How to parse relaxed JSON in pyspark with a "dynamic" schema

50 views Asked by At

I have a dataset and one of the columns contains a string that looks like a "relaxed" JSON format (no double quotes around keys).

#1 I'm looking for a way to parse it out in pyspark - i tried from_json + schema but because it isn't the right JSON format so this didn't work (all nested columns resulted in NULL value)

#2 the keys in the json column can change depending on which questions users answered. In the example below it is question5 and question7, but in reality this key can change and so the structure of the values. How can i handle this "dynamic" format? Could someone share an example?

my dataset looks like this:

customer_id json_data
1 { metadata: { version: 1. }, attributes: { question5: [ { provenance: { type: "confirmed", value: { origin: "ABC", timestamp: "2010-07-12T23:00:51Z" } }, value: { type: "struct", value: { response: { type: "list", value: [ { type: "stringValue", value: "import value 1" } ] }, category: { type: "stringValue", value: "job" } } } }, { provenance: { type: "confirmed", value: { origin: "ABC", timestamp: "2010-07-12T23:00:51Z" } }, value: { type: "struct", value: { response: { type: "list", value: [ { type: "stringValue", value: "address 1" }, { type: "stringValue", value: "address 2" } ] }, category: { type: "stringValue", value: "address" } } } } ], question7: [ { provenance: { type: "confirmed", value: { origin: "XYZ", timestamp: "2010-07-12T23:00:51Z" } }, value: { type: "stringValue", value: "yes" } } ] } }

I was able to parse out the dataset in python using a series of json_normalize with for loops. However the tool i'm using requires pyspark instead hence the questions above. Much appreciate your time and help!

0

There are 0 answers

**EXERCISE TASKS:**
- A) Rewrite the pyspark question starting at "#1 I'm looking" and ending at "in NULL value)", changing "from_json" to "get_json_object".
- B) Using the pyspark question, answer yes or no to each statement and quote the words that decide it: (i) the keys in the column's string are wrapped in double quotes; (ii) the asker managed to parse the dataset in python with json_normalize and for loops; (iii) the thread has received answers.

**DATA EXCERPT:**
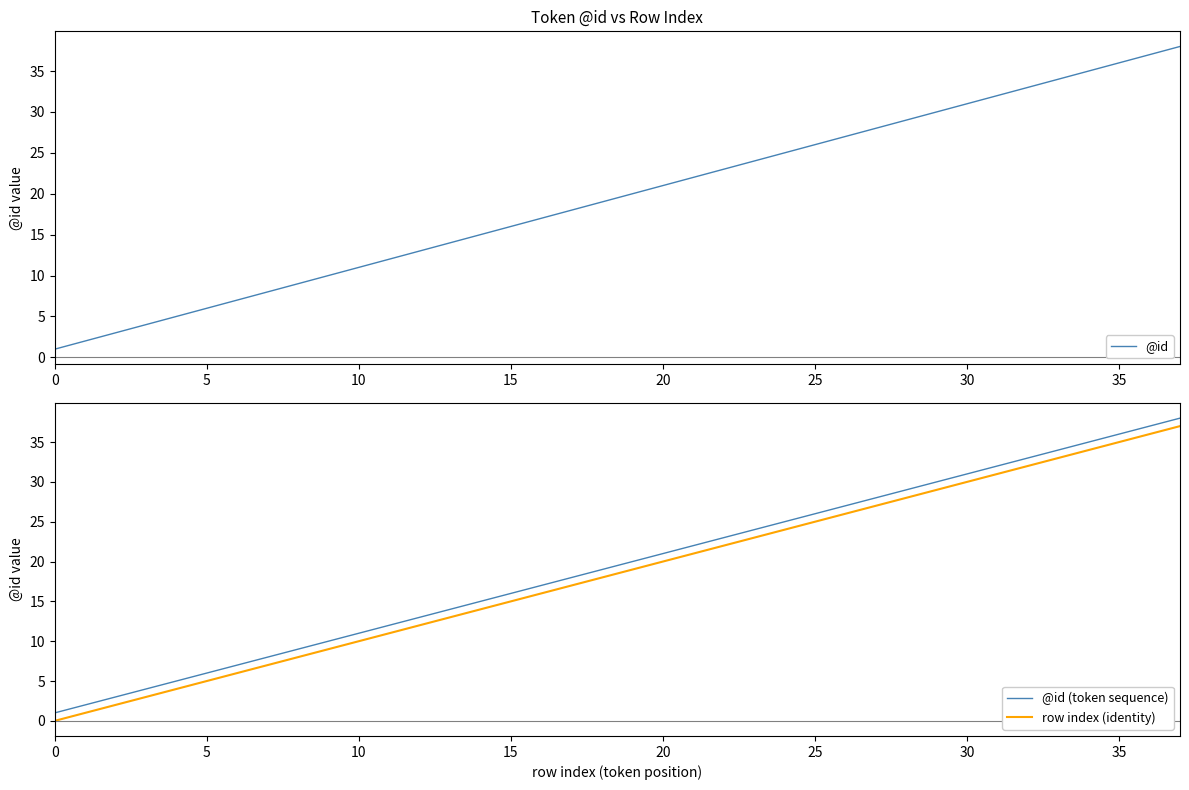

What is the label of the 21st point from the right?

17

**YOUR WRITTEN ANSWERS:**
- A)
#1 I'm looking for a way to parse it out in pyspark - i tried get_json_object + schema but because it isn't the right JSON format so this didn't work (all nested columns resulted in NULL value)

- B)
(i) No: "no double quotes around keys".
(ii) Yes: "I was able to parse out the dataset in python using a series of json_normalize with for loops."
(iii) No: "There are 0 answers".